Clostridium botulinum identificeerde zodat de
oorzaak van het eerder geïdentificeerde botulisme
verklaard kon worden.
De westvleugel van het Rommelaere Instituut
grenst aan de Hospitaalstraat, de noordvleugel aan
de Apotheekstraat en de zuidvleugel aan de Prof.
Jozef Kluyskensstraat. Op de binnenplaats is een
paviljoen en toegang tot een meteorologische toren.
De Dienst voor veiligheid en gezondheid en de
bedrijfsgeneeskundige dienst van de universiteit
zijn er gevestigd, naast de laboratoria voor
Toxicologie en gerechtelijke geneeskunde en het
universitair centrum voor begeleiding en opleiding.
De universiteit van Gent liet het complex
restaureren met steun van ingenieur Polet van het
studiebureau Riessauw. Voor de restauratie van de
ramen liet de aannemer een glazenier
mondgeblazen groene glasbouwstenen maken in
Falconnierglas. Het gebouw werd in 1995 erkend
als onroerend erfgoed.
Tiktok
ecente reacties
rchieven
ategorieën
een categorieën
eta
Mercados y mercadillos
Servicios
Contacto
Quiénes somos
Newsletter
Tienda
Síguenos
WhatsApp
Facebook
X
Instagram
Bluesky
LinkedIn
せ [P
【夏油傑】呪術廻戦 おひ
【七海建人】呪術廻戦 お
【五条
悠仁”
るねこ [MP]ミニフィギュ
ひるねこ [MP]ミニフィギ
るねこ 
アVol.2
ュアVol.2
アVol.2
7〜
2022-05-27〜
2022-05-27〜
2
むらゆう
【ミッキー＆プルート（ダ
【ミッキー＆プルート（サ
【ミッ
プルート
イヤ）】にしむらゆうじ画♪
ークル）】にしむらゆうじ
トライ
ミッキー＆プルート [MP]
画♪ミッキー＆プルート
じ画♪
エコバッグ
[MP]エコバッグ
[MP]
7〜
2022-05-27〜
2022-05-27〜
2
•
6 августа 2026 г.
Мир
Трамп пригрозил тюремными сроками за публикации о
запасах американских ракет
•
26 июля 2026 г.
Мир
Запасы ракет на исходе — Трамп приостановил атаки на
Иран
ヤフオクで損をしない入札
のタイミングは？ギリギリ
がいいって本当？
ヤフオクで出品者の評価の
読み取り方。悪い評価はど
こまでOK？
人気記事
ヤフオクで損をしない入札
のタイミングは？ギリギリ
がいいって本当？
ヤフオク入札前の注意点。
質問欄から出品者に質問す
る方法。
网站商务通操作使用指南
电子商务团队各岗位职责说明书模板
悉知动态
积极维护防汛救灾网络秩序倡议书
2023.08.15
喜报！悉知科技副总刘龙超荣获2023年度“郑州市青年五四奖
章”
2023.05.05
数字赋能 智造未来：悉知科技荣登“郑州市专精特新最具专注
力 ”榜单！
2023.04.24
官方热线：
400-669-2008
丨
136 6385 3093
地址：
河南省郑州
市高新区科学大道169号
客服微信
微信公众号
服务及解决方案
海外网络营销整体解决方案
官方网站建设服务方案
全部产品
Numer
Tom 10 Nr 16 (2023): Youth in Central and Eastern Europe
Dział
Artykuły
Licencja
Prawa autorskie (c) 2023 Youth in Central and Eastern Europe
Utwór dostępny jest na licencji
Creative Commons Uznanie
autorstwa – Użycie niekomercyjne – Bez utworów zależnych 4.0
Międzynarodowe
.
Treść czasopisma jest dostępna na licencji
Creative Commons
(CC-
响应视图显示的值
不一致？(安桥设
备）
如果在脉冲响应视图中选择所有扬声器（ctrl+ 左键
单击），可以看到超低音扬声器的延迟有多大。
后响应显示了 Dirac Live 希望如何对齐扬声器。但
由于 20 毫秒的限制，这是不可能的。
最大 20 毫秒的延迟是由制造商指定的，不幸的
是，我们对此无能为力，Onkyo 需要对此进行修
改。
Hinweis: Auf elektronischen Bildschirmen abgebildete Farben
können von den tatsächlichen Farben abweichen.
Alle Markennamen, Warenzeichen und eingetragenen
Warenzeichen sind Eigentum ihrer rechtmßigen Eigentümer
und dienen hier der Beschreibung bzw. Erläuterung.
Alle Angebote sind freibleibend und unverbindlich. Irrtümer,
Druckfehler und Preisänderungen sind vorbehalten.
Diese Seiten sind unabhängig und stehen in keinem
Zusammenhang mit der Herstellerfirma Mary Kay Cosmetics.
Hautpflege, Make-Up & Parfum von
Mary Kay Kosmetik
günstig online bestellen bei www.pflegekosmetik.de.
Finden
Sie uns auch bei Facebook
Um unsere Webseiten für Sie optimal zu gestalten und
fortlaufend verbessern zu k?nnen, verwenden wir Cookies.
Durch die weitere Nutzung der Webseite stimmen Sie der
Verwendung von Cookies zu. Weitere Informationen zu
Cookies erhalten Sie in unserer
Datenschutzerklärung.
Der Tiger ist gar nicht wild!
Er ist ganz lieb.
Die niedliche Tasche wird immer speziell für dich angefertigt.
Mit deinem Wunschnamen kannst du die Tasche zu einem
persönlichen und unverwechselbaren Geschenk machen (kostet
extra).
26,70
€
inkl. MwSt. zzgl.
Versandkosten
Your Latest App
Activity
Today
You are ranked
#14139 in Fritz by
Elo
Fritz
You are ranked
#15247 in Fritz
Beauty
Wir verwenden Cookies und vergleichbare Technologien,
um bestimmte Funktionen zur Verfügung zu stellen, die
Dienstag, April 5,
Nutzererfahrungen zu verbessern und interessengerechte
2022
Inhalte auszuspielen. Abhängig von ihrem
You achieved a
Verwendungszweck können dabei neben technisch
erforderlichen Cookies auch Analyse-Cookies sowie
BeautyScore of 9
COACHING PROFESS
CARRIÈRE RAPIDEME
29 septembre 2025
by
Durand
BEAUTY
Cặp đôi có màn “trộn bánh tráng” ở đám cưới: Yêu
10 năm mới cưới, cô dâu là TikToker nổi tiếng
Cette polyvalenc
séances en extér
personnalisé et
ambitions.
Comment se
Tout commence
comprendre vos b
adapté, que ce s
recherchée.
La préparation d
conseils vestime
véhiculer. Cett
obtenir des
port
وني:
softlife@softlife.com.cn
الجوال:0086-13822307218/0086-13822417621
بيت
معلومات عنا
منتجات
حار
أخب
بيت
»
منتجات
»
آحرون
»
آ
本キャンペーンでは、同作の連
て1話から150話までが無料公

_WHAT THE TASK REQUIRES_. Please copy out every row above line for line, keeping each character, space, and line break unchanged.

_WRITTEN RESPONSE_.
Clostridium botulinum identificeerde zodat de
oorzaak van het eerder geïdentificeerde botulisme
verklaard kon worden.
De westvleugel van het Rommelaere Instituut
grenst aan de Hospitaalstraat, de noordvleugel aan
de Apotheekstraat en de zuidvleugel aan de Prof.
Jozef Kluyskensstraat. Op de binnenplaats is een
paviljoen en toegang tot een meteorologische toren.
De Dienst voor veiligheid en gezondheid en de
bedrijfsgeneeskundige dienst van de universiteit
zijn er gevestigd, naast de laboratoria voor
Toxicologie en gerechtelijke geneeskunde en het
universitair centrum voor begeleiding en opleiding.
De universiteit van Gent liet het complex
restaureren met steun van ingenieur Polet van het
studiebureau Riessauw. Voor de restauratie van de
ramen liet de aannemer een glazenier
mondgeblazen groene glasbouwstenen maken in
Falconnierglas. Het gebouw werd in 1995 erkend
als onroerend erfgoed.
Tiktok
ecente reacties
rchieven
ategorieën
een categorieën
eta
Mercados y mercadillos
Servicios
Contacto
Quiénes somos
Newsletter
Tienda
Síguenos
WhatsApp
Facebook
X
Instagram
Bluesky
LinkedIn
せ [P
【夏油傑】呪術廻戦 おひ
【七海建人】呪術廻戦 お
【五条
悠仁”
るねこ [MP]ミニフィギュ
ひるねこ [MP]ミニフィギ
るねこ 
アVol.2
ュアVol.2
アVol.2
7〜
2022-05-27〜
2022-05-27〜
2
むらゆう
【ミッキー＆プルート（ダ
【ミッキー＆プルート（サ
【ミッ
プルート
イヤ）】にしむらゆうじ画♪
ークル）】にしむらゆうじ
トライ
ミッキー＆プルート [MP]
画♪ミッキー＆プルート
じ画♪
エコバッグ
[MP]エコバッグ
[MP]
7〜
2022-05-27〜
2022-05-27〜
2
•
6 августа 2026 г.
Мир
Трамп пригрозил тюремными сроками за публикации о
запасах американских ракет
•
26 июля 2026 г.
Мир
Запасы ракет на исходе — Трамп приостановил атаки на
Иран
ヤフオクで損をしない入札
のタイミングは？ギリギリ
がいいって本当？
ヤフオクで出品者の評価の
読み取り方。悪い評価はど
こまでOK？
人気記事
ヤフオクで損をしない入札
のタイミングは？ギリギリ
がいいって本当？
ヤフオク入札前の注意点。
質問欄から出品者に質問す
る方法。
网站商务通操作使用指南
电子商务团队各岗位职责说明书模板
悉知动态
积极维护防汛救灾网络秩序倡议书
2023.08.15
喜报！悉知科技副总刘龙超荣获2023年度“郑州市青年五四奖
章”
2023.05.05
数字赋能 智造未来：悉知科技荣登“郑州市专精特新最具专注
力 ”榜单！
2023.04.24
官方热线：
400-669-2008
丨
136 6385 3093
地址：
河南省郑州
市高新区科学大道169号
客服微信
微信公众号
服务及解决方案
海外网络营销整体解决方案
官方网站建设服务方案
全部产品
Numer
Tom 10 Nr 16 (2023): Youth in Central and Eastern Europe
Dział
Artykuły
Licencja
Prawa autorskie (c) 2023 Youth in Central and Eastern Europe
Utwór dostępny jest na licencji
Creative Commons Uznanie
autorstwa – Użycie niekomercyjne – Bez utworów zależnych 4.0
Międzynarodowe
.
Treść czasopisma jest dostępna na licencji
Creative Commons
(CC-
响应视图显示的值
不一致？(安桥设
备）
如果在脉冲响应视图中选择所有扬声器（ctrl+ 左键
单击），可以看到超低音扬声器的延迟有多大。
后响应显示了 Dirac Live 希望如何对齐扬声器。但
由于 20 毫秒的限制，这是不可能的。
最大 20 毫秒的延迟是由制造商指定的，不幸的
是，我们对此无能为力，Onkyo 需要对此进行修
改。
Hinweis: Auf elektronischen Bildschirmen abgebildete Farben
können von den tatsächlichen Farben abweichen.
Alle Markennamen, Warenzeichen und eingetragenen
Warenzeichen sind Eigentum ihrer rechtmßigen Eigentümer
und dienen hier der Beschreibung bzw. Erläuterung.
Alle Angebote sind freibleibend und unverbindlich. Irrtümer,
Druckfehler und Preisänderungen sind vorbehalten.
Diese Seiten sind unabhängig und stehen in keinem
Zusammenhang mit der Herstellerfirma Mary Kay Cosmetics.
Hautpflege, Make-Up & Parfum von
Mary Kay Kosmetik
günstig online bestellen bei www.pflegekosmetik.de.
Finden
Sie uns auch bei Facebook
Um unsere Webseiten für Sie optimal zu gestalten und
fortlaufend verbessern zu k?nnen, verwenden wir Cookies.
Durch die weitere Nutzung der Webseite stimmen Sie der
Verwendung von Cookies zu. Weitere Informationen zu
Cookies erhalten Sie in unserer
Datenschutzerklärung.
Der Tiger ist gar nicht wild!
Er ist ganz lieb.
Die niedliche Tasche wird immer speziell für dich angefertigt.
Mit deinem Wunschnamen kannst du die Tasche zu einem
persönlichen und unverwechselbaren Geschenk machen (kostet
extra).
26,70
€
inkl. MwSt. zzgl.
Versandkosten
Your Latest App
Activity
Today
You are ranked
#14139 in Fritz by
Elo
Fritz
You are ranked
#15247 in Fritz
Beauty
Wir verwenden Cookies und vergleichbare Technologien,
um bestimmte Funktionen zur Verfügung zu stellen, die
Dienstag, April 5,
Nutzererfahrungen zu verbessern und interessengerechte
2022
Inhalte auszuspielen. Abhängig von ihrem
You achieved a
Verwendungszweck können dabei neben technisch
erforderlichen Cookies auch Analyse-Cookies sowie
BeautyScore of 9
COACHING PROFESS
CARRIÈRE RAPIDEME
29 septembre 2025
by
Durand
BEAUTY
Cặp đôi có màn “trộn bánh tráng” ở đám cưới: Yêu
10 năm mới cưới, cô dâu là TikToker nổi tiếng
Cette polyvalenc
séances en extér
personnalisé et
ambitions.
Comment se
Tout commence
comprendre vos b
adapté, que ce s
recherchée.
La préparation d
conseils vestime
véhiculer. Cett
obtenir des
port
وني:
softlife@softlife.com.cn
الجوال:0086-13822307218/0086-13822417621
بيت
معلومات عنا
منتجات
حار
أخب
بيت
»
منتجات
»
آحرون
»
آ
本キャンペーンでは、同作の連
て1話から150話までが無料公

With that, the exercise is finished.